**TASK TO COMPLETE**
Copy every entry verbatim and skip the pictures.
—————
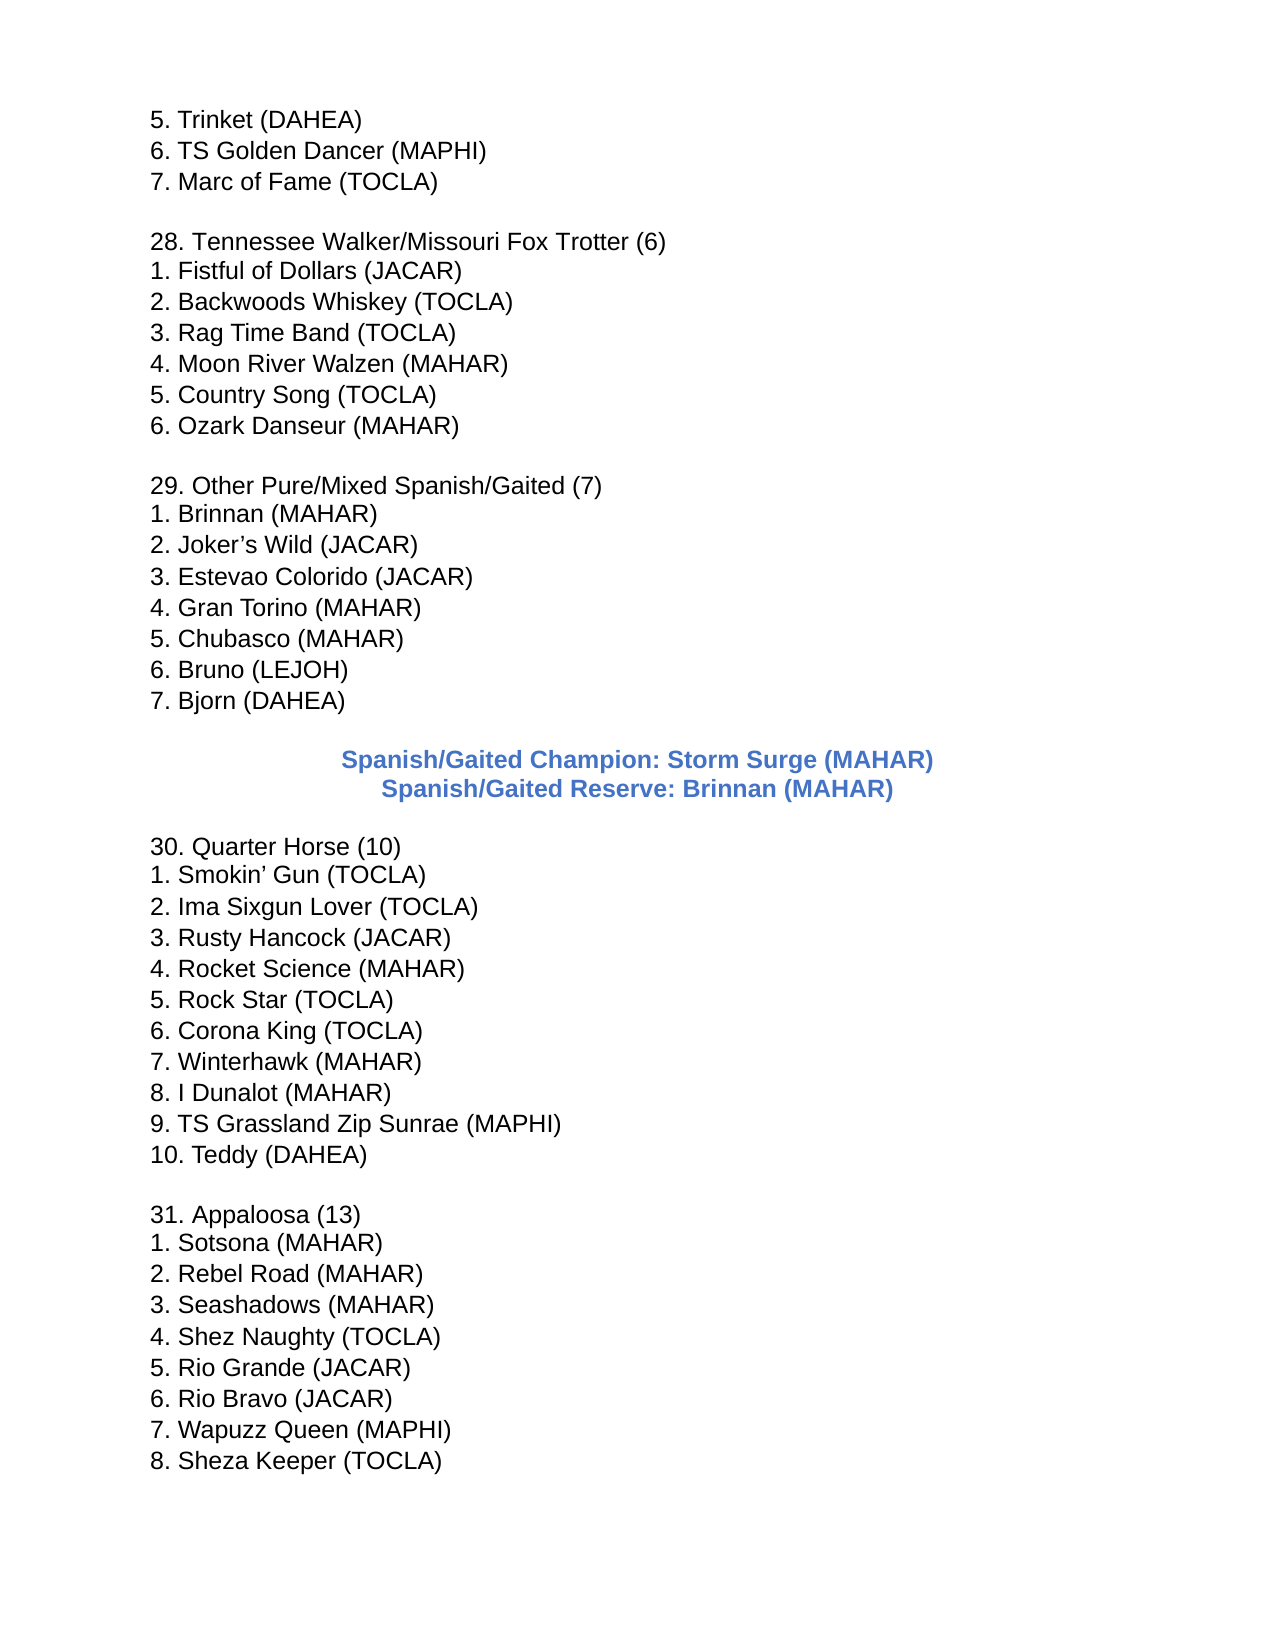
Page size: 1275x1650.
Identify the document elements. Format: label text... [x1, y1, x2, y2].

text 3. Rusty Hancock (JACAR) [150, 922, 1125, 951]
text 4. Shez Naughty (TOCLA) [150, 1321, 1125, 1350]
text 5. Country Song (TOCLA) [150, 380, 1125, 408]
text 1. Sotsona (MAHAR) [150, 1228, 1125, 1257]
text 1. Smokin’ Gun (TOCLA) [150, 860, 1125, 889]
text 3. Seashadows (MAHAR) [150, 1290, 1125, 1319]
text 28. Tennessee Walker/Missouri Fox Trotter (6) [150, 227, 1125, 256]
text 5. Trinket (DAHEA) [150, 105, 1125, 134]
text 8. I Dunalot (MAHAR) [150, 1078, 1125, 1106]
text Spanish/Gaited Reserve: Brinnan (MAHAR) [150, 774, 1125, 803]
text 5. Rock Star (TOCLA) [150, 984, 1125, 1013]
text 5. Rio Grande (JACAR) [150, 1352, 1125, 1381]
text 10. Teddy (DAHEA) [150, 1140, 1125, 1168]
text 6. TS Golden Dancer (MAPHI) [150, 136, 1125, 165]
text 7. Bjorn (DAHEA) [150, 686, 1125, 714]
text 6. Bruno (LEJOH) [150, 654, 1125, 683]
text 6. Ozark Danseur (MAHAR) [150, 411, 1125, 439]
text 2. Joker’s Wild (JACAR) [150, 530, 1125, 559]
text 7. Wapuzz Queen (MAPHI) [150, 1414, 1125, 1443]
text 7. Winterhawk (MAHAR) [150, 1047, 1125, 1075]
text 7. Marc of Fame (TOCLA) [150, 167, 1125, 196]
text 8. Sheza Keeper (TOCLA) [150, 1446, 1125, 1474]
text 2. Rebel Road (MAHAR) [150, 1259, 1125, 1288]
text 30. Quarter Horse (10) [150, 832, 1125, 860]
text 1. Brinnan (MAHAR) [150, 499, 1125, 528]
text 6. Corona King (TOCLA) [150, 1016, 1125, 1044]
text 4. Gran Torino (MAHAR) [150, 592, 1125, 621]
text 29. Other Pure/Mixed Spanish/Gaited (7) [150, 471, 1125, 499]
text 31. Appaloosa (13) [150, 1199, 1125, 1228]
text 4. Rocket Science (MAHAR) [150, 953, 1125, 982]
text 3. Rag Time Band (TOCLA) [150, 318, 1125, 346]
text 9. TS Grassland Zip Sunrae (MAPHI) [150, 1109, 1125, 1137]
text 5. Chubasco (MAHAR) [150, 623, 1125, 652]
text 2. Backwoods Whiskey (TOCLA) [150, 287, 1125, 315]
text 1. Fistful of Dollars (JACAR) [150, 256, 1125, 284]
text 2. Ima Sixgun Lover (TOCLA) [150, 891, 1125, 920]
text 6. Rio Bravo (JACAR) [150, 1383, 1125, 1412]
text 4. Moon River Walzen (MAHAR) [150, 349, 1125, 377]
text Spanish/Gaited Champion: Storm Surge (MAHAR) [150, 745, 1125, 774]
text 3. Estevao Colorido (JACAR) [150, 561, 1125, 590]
—————
**OUTPUT BELOW**
Page size: 1275x1650.
Identify the document elements. Format: label text... [x1, y1, x2, y2].

text 3. Rusty Hancock (JACAR) [150, 922, 1125, 951]
text 4. Shez Naughty (TOCLA) [150, 1321, 1125, 1350]
text 5. Country Song (TOCLA) [150, 380, 1125, 408]
text 1. Sotsona (MAHAR) [150, 1228, 1125, 1257]
text 1. Smokin’ Gun (TOCLA) [150, 860, 1125, 889]
text 3. Seashadows (MAHAR) [150, 1290, 1125, 1319]
text 28. Tennessee Walker/Missouri Fox Trotter (6) [150, 227, 1125, 256]
text 5. Trinket (DAHEA) [150, 105, 1125, 134]
text 8. I Dunalot (MAHAR) [150, 1078, 1125, 1106]
text Spanish/Gaited Reserve: Brinnan (MAHAR) [150, 774, 1125, 803]
text 5. Rock Star (TOCLA) [150, 984, 1125, 1013]
text 5. Rio Grande (JACAR) [150, 1352, 1125, 1381]
text 10. Teddy (DAHEA) [150, 1140, 1125, 1168]
text 6. TS Golden Dancer (MAPHI) [150, 136, 1125, 165]
text 7. Bjorn (DAHEA) [150, 686, 1125, 714]
text 6. Bruno (LEJOH) [150, 654, 1125, 683]
text 6. Ozark Danseur (MAHAR) [150, 411, 1125, 439]
text 2. Joker’s Wild (JACAR) [150, 530, 1125, 559]
text 7. Wapuzz Queen (MAPHI) [150, 1414, 1125, 1443]
text 7. Winterhawk (MAHAR) [150, 1047, 1125, 1075]
text 7. Marc of Fame (TOCLA) [150, 167, 1125, 196]
text 8. Sheza Keeper (TOCLA) [150, 1446, 1125, 1474]
text 2. Rebel Road (MAHAR) [150, 1259, 1125, 1288]
text 30. Quarter Horse (10) [150, 832, 1125, 860]
text 1. Brinnan (MAHAR) [150, 499, 1125, 528]
text 6. Corona King (TOCLA) [150, 1016, 1125, 1044]
text 4. Gran Torino (MAHAR) [150, 592, 1125, 621]
text 29. Other Pure/Mixed Spanish/Gaited (7) [150, 471, 1125, 499]
text 31. Appaloosa (13) [150, 1199, 1125, 1228]
text 4. Rocket Science (MAHAR) [150, 953, 1125, 982]
text 3. Rag Time Band (TOCLA) [150, 318, 1125, 346]
text 9. TS Grassland Zip Sunrae (MAPHI) [150, 1109, 1125, 1137]
text 5. Chubasco (MAHAR) [150, 623, 1125, 652]
text 2. Backwoods Whiskey (TOCLA) [150, 287, 1125, 315]
text 1. Fistful of Dollars (JACAR) [150, 256, 1125, 284]
text 2. Ima Sixgun Lover (TOCLA) [150, 891, 1125, 920]
text 6. Rio Bravo (JACAR) [150, 1383, 1125, 1412]
text 4. Moon River Walzen (MAHAR) [150, 349, 1125, 377]
text Spanish/Gaited Champion: Storm Surge (MAHAR) [150, 745, 1125, 774]
text 3. Estevao Colorido (JACAR) [150, 561, 1125, 590]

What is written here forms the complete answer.